Another reasonable point to consider here is the cost of not saving your relationship. Citing Forbes, LegalZoom.com wrote about the average cost of divorce in various circumstances. The average cost of a “contested divorce” is between $15,000-$30,000. One year of marriage counseling (if it ends up going on for that long) is typically less than $10,000.
Certainly, finances are important. We should aim to be good stewards of our resources. But if we are poor stewards of our relationships, what we do with our money is of little consequence. Effective marriage counseling may cost you anywhere from approximately $100 to $300 per hour, but these numbers really are arbitrary. The therapist may be licensed, perhaps not. These details only matter if they help you feel more comfortable. They will not necessarily make your therapist better or worse.
There are plenty of high-priced therapists out there that will struggle to help you, and plenty of pre-licensed, inexpensive therapists that will change your relationship for the better in record time. Read. Watch. Call. Learn what you can, and take a leap. It’s mostly a matter of finding a therapist that’s a good fit for you and your partner.
What’s the bottom line?
So again, ask yourself, “How much does my marriage mean to me and what am I willing to do to save it?” If my marriage were in trouble I would not look for a marriage counselor on Groupon. I would not Google, “discount marriage counselor as close as possible to my house.” I’m all for using free benefits, but I’d probably not go to a counselor covered by my Employee Assistance Program for the small handful of sessions they cover.
I’d ask around. I’d check with my colleagues, friends, and family to see who they’ve gone to that was helpful. I’d look up therapists online and read what they’ve written, watch their videos, and call them to talk for a few minutes about how they can help save my marriage. I’d do whatever I could to make sure that the most important relationship with my favorite of the 7 billion people on this planet did not end prematurely.
And I sure as heck would not worry about whether they cost $75 per hour or $250 per hour. The right counselor is the right counselor. 40 years from now when my wife and I celebrate our 50th anniversary I won’t care at all whether it cost me a few thousand dollars more or less to keep my amazing wife in my life.
That’s the perspective I take on marriage. If it’s yours too, give me a call. Let’s get to work saving your marriage. Let’s do it today.
Dr. Robert Pate is a licensed Clinical Psychologist (PSY27089) practicing in Orange County, California. For more information about Dr. Pate’s practice, call 657-200-8080 or visit www.cavfamilytherapy.com.
*I recognize that there are many couples out there that truly cannot afford private pay therapy without a serious reduction in fee from the therapist. They’re probably working one or more minimum wage jobs and struggling to get by week to week. They don’t have an iPhone and are definitely not spending $4 on a latte every morning. If they would prefer not to pursue community mental health services and would rather pursue a private pay therapist, there are options. Many therapists build in low-fee or pro-bono slots into their practice. I have a small part-time practice and find other ways to contribute low-fee and pro-bono time in my professional activities and have chosen not to build such slots into my weekly client hours. An example relevant to this post is the work I do with missionary couples in Central America as a volunteer marriage counselor. It’s such an honor getting to serve those who have dedicated their lives to serving others. The fees I collect from my weekly clients allow me to fly down once a year and provide a small service to couples in need who otherwise wouldn’t see an American counselor for years at a time.

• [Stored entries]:
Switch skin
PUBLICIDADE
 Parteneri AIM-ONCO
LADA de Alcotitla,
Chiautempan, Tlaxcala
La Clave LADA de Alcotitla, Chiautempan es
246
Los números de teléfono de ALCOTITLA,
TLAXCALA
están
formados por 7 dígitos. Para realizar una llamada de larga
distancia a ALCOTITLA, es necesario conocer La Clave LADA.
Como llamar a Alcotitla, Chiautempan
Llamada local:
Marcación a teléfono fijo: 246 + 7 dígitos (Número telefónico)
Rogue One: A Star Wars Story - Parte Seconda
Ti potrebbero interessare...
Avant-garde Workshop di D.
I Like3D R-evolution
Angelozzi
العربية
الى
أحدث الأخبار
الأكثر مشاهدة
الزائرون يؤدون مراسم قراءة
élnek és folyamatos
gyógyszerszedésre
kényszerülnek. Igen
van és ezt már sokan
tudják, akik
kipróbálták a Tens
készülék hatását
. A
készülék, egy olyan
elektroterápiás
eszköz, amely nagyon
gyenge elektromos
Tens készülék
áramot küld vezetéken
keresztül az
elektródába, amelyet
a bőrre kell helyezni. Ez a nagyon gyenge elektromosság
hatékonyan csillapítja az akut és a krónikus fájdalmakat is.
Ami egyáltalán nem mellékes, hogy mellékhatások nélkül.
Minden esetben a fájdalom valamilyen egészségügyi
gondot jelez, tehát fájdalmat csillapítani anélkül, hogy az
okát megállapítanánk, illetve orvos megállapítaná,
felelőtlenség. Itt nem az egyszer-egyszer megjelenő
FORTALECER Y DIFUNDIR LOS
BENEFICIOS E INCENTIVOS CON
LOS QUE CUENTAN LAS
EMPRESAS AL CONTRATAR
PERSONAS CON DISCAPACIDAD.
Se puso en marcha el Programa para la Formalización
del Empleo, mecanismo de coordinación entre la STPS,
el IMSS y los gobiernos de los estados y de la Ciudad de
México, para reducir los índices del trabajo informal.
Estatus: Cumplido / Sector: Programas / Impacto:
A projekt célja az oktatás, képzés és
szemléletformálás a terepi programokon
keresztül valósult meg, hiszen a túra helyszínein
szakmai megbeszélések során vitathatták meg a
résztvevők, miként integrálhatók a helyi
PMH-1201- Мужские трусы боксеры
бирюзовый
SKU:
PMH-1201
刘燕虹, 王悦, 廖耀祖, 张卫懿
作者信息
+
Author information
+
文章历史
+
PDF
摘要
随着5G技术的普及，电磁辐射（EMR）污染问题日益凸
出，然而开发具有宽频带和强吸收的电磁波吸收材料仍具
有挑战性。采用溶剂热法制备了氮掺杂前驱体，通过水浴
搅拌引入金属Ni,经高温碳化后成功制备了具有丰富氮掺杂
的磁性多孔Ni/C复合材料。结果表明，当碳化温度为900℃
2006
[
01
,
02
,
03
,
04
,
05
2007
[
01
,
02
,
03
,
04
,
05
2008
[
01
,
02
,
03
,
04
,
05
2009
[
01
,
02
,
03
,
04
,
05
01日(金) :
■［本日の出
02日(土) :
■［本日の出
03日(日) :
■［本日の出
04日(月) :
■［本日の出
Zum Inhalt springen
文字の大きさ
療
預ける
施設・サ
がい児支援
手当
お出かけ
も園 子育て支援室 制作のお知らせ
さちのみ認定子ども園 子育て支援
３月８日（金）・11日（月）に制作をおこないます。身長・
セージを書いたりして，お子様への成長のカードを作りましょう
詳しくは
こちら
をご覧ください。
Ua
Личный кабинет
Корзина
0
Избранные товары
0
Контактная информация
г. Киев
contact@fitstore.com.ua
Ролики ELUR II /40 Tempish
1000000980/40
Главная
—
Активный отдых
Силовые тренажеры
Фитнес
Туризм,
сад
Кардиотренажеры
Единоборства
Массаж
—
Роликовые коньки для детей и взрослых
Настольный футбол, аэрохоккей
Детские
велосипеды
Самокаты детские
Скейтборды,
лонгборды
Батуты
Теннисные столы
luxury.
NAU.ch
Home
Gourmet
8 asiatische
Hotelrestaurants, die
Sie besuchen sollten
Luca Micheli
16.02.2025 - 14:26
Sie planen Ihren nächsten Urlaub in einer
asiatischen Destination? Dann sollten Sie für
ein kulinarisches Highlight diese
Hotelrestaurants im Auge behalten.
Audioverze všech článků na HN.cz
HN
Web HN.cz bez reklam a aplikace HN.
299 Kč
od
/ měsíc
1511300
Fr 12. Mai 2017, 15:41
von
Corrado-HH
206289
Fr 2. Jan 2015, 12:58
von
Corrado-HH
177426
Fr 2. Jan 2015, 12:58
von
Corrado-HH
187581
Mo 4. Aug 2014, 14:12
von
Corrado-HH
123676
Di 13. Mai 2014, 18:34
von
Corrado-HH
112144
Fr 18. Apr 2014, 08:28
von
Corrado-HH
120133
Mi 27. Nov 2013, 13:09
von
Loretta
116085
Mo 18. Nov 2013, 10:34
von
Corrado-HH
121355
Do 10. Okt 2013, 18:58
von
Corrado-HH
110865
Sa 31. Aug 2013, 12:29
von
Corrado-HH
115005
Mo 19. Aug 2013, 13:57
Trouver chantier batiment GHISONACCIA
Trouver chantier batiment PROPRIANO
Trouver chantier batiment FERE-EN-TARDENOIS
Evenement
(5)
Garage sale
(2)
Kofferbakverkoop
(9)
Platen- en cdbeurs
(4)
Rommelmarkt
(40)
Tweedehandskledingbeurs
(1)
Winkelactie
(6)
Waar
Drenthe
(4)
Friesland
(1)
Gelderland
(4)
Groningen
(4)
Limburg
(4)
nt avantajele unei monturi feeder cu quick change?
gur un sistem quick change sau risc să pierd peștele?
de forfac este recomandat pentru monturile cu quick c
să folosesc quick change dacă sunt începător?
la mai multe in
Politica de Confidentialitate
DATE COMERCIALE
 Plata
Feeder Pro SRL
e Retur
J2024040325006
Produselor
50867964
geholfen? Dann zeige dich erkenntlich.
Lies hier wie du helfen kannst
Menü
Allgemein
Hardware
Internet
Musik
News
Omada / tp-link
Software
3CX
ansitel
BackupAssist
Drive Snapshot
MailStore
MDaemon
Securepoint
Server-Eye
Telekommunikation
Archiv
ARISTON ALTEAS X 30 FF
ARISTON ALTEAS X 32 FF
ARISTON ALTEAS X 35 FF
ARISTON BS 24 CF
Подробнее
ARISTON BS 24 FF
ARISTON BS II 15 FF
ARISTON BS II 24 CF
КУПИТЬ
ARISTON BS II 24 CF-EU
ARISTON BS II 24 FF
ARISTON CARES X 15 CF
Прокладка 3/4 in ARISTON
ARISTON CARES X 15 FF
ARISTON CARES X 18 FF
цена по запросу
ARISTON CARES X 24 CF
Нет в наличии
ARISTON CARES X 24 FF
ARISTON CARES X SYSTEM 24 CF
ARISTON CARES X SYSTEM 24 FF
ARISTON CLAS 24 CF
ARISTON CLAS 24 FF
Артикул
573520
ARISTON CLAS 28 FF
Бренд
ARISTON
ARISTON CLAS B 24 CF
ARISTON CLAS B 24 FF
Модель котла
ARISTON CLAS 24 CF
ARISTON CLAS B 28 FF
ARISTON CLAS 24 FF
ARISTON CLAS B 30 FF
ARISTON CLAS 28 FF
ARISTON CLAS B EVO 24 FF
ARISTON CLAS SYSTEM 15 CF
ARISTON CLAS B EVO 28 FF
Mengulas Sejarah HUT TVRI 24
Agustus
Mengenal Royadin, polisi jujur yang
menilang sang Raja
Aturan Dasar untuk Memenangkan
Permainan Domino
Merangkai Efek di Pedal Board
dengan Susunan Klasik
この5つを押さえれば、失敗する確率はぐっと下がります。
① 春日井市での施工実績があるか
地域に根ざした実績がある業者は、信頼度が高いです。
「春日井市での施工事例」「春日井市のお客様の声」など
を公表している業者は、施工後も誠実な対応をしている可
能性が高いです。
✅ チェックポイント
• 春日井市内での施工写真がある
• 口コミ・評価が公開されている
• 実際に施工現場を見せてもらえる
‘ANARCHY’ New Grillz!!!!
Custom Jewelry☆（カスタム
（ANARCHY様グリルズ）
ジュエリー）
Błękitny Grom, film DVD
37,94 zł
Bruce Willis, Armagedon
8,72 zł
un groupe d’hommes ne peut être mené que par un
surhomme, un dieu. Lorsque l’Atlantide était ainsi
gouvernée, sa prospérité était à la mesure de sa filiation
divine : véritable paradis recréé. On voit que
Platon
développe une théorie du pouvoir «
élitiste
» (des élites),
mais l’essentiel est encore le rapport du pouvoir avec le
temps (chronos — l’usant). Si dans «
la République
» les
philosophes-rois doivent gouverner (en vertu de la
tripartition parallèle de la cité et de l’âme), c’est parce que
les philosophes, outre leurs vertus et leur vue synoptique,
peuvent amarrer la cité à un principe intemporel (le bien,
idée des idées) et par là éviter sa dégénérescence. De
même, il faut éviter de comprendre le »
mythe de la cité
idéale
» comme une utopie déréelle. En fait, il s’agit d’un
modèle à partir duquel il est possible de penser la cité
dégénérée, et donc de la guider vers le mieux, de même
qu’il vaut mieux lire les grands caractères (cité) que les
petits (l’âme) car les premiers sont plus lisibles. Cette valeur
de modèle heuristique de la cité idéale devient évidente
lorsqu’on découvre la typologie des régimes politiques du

• [ACTION ITEM A]: In the marriage counseling text, condense the paragraph beginning "I'd ask around" into a short bulleted list that keeps its main facts.
• [ACTION ITEM B]: Update the marriage counseling text between "And I sure as" and "do it today.", inclusive, by replacing "counselor" with "therapist".
This data is separate material and has nothing to do with the text.

• [OUTPUT A]:
- Ask colleagues, friends, and family which therapists they found helpful.
- Look up therapists online, read what they've written, and watch their videos.
- Call them for a few minutes to talk about how they can help save the marriage.
- Do whatever possible so the most important relationship, with my favorite of the 7 billion people on the planet, doesn't end prematurely.

• [OUTPUT B]:
And I sure as heck would not worry about whether they cost $75 per hour or $250 per hour. The right therapist is the right therapist. 40 years from now when my wife and I celebrate our 50th anniversary I won’t care at all whether it cost me a few thousand dollars more or less to keep my amazing wife in my life.
That’s the perspective I take on marriage. If it’s yours too, give me a call. Let’s get to work saving your marriage. Let’s do it today.